THE SELF-SATISFIED BURGHER

The artist has depicted the ordinary attitude of a self-satisfied burgher not only in Holland but in other countries also. "What does it matter if we are annexed afterwards, so long as we remain neutral now?" That is the sort of speech made by selfish merchants in some of the neutral countries, especially those of Scandinavian origin. It is really a variety of the old text: "Let us eat, drink, and be merry; for to-morrow we die." Why not, it is urged, make the best of present facilities? As long as we are left alone we can pursue our ordinary industrialism. We can heap up our percentages and profits. Our trade is in a fairly flourishing condition, and we are making money. No one knows what the future may bring; why, therefore, worry about it? Besides, if the worst comes to the worst and Germany annexes us, are we quite sure that we shall be in a much worse condition than we are now? It will be to the interest of Berlin that we should carry on our usual industrial occupations. Our present liberty will probably not be interfered with, and a change of masters does not always mean ruin.
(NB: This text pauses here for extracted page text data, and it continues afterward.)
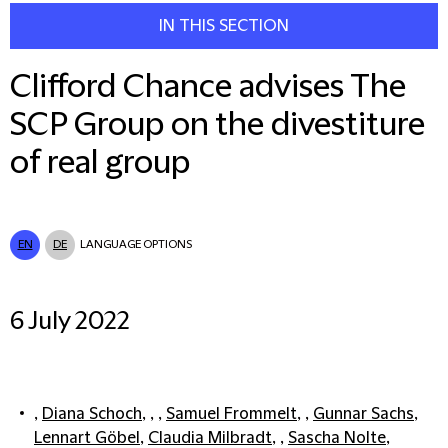
IN THIS SECTION
Clifford Chance advises The
SCP Group on the divestiture
of real group
EN
DE
LANGUAGE OPTIONS
6 July 2022
,
Diana Schoch
, , ,
Samuel Frommelt
, ,
Gunnar Sachs
,
Lennart Göbel
,
Claudia Milbradt
, ,
Sascha Nolte
,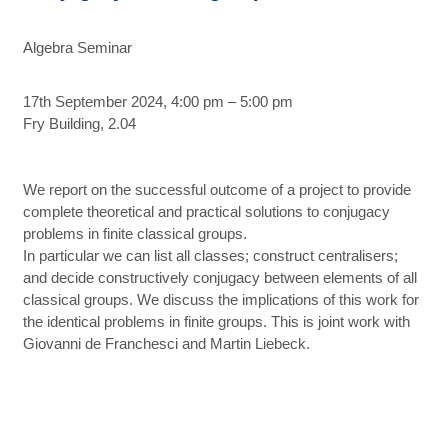
Algebra Seminar
17th September 2024, 4:00 pm – 5:00 pm
Fry Building, 2.04
We report on the successful outcome of a project to provide
complete theoretical and practical solutions to conjugacy
problems in finite classical groups.
In particular we can list all classes; construct centralisers;
and decide constructively conjugacy between elements of all
classical groups. We discuss the implications of this work for
the identical problems in finite groups. This is joint work with
Giovanni de Franchesci and Martin Liebeck.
So argues the self-satisfied burgher. If life were no more than a mere matter of getting enough to eat and drink and of having a balance at the banker's, his view of the case might pass muster. But a national life depends on spiritual and ideal interests, just as a man's life "consisteth not in the abundance of the things which he possesseth." Freedom is the only principal of growth, and freedom is the one thing which German militarism desires to make impossible for all those whom she gathers into her fold. The loss of liberty means the ruin of all those ends for which a State exists. Even the material prosperity which the self-satisfied burgher desires will be definitely sacrificed by a submission to Teutonic autocracy.

W. L. COURTNEY.

THE DECADENT

War is a fiery winnower of incapacities. Many reputations have gone to the scrap-heap since August, 1914. None more surely than that of the braggart Crown Prince. It is said that this terrible catastrophe was largely of his bringing about and his great desire and hope.

Well--he has got his desire, and more than he expected.
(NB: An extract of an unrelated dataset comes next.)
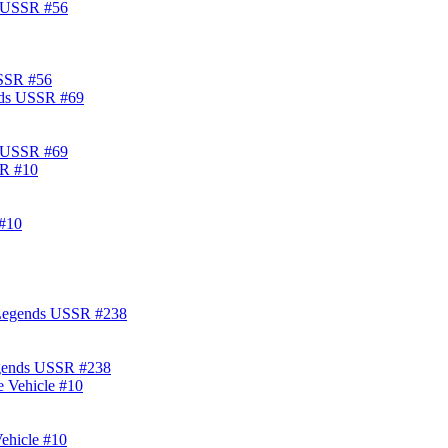
USSR #56
s USSR #69
#10
egends USSR #238
ehicle #10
He was going to do mighty things--to smash through the frontier and lead the German hordes triumphantly through France. And what has he done?

In the treacherous surprise of the moment he got across the frontier, and there the weighty French fist met the Imperial optic, and has since developed many stars in it. He has been held, wasting men, time, opportunity, and his own little apology for a soul. He has done nothing to justify his position or even his existence. He has wrecked his home-life by wanton indulgence. He has made himself notorious by his private lootings of the chateaux cursed with his presence.
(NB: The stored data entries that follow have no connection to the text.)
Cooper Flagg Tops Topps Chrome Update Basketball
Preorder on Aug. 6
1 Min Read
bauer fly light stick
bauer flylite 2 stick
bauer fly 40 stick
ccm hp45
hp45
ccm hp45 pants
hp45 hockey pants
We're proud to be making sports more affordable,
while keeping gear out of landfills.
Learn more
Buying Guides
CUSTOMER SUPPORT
Even in 1870 the native cupidity of the far finer breed of conquerors could not resist the spoils of war, and, to their eternal disgrace, trainloads of loot were sent away to decorate German homes--as burglars' wives might wear the jewellery acquired by their adventurous menfolk in the course of their nefarious operations.

But we never heard of "Unser Fritz," the then Crown Prince, ransacking the mansions he stayed in. He was a great man and a good--the very last German gentleman. And this decadent is his grandson!

"Unser Fritz" was a very noble-looking man. His grandson--oh, well, look at him and judge for yourselves! Of a surety the sight is calculated to heighten one's amazement that any nation under the sun, or craving it, could find in such a personality, even as representative of a once great but now exploding idea, anything whatever even to put up with, much less to worship and die for.